>>>

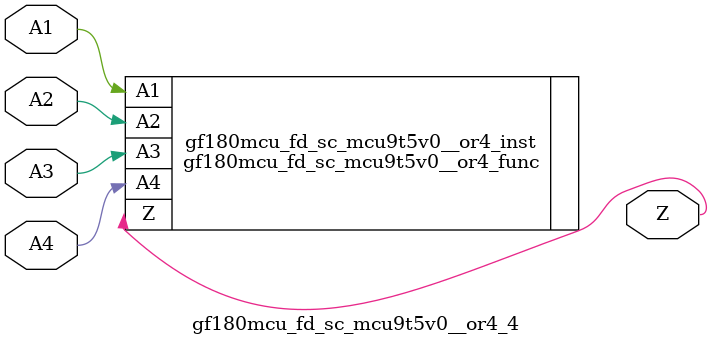
<source format=v>

`ifndef GF180MCU_FD_SC_MCU9T5V0__OR4_4_V
`define GF180MCU_FD_SC_MCU9T5V0__OR4_4_V

`include "gf180mcu_fd_sc_mcu9t5v0__or4.v"

`ifdef USE_POWER_PINS
module gf180mcu_fd_sc_mcu9t5v0__or4_4( A4, A3, A2, A1, Z, VDD, VSS );
inout VDD, VSS;
`else // If not USE_POWER_PINS
module gf180mcu_fd_sc_mcu9t5v0__or4_4( A4, A3, A2, A1, Z );
`endif // If not USE_POWER_PINS
input A1, A2, A3, A4;
output Z;

`ifdef USE_POWER_PINS
  gf180mcu_fd_sc_mcu9t5v0__or4_func gf180mcu_fd_sc_mcu9t5v0__or4_inst(.A4(A4),.A3(A3),.A2(A2),.A1(A1),.Z(Z),.VDD(VDD),.VSS(VSS));
`else // If not USE_POWER_PINS
  gf180mcu_fd_sc_mcu9t5v0__or4_func gf180mcu_fd_sc_mcu9t5v0__or4_inst(.A4(A4),.A3(A3),.A2(A2),.A1(A1),.Z(Z));
`endif // If not USE_POWER_PINS

`ifndef FUNCTIONAL
	// spec_gates_begin


	// spec_gates_end



   specify

	// specify_block_begin

	// comb arc A1 --> Z
	 (A1 => Z) = (1.0,1.0);

	// comb arc A2 --> Z
	 (A2 => Z) = (1.0,1.0);

	// comb arc A3 --> Z
	 (A3 => Z) = (1.0,1.0);

	// comb arc A4 --> Z
	 (A4 => Z) = (1.0,1.0);

	// specify_block_end

   endspecify

   `endif

endmodule
`endif // GF180MCU_FD_SC_MCU9T5V0__OR4_4_V

</source>
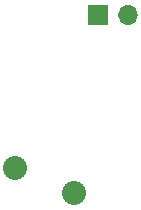
<source format=gbr>
%TF.GenerationSoftware,KiCad,Pcbnew,8.0.3*%
%TF.CreationDate,2024-09-08T13:54:04-04:00*%
%TF.ProjectId,FightPad_MICRO,46696768-7450-4616-945f-4d4943524f2e,rev?*%
%TF.SameCoordinates,Original*%
%TF.FileFunction,Copper,L1,Top*%
%TF.FilePolarity,Positive*%
%FSLAX46Y46*%
G04 Gerber Fmt 4.6, Leading zero omitted, Abs format (unit mm)*
G04 Created by KiCad (PCBNEW 8.0.3) date 2024-09-08 13:54:04*
%MOMM*%
%LPD*%
G01*
G04 APERTURE LIST*
%TA.AperFunction,ComponentPad*%
%ADD10C,2.032000*%
%TD*%
%TA.AperFunction,ComponentPad*%
%ADD11R,1.700000X1.700000*%
%TD*%
%TA.AperFunction,ComponentPad*%
%ADD12O,1.700000X1.700000*%
%TD*%
G04 APERTURE END LIST*
D10*
%TO.P,SW1,2,B*%
%TO.N,Net-(J1-Pin_1)*%
X79350000Y-61510000D03*
%TO.P,SW1,1,A*%
%TO.N,Net-(J1-Pin_2)*%
X84350000Y-63610000D03*
%TD*%
D11*
%TO.P,J1,1,Pin_1*%
%TO.N,Net-(J1-Pin_1)*%
X86310000Y-48500000D03*
D12*
%TO.P,J1,2,Pin_2*%
%TO.N,Net-(J1-Pin_2)*%
X88850000Y-48500000D03*
%TD*%
M02*

</source>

<<<

Scan the listing for "comb" and copy out each line that has it.

	// comb arc A1 --> Z
	// comb arc A2 --> Z
	// comb arc A3 --> Z
	// comb arc A4 --> Z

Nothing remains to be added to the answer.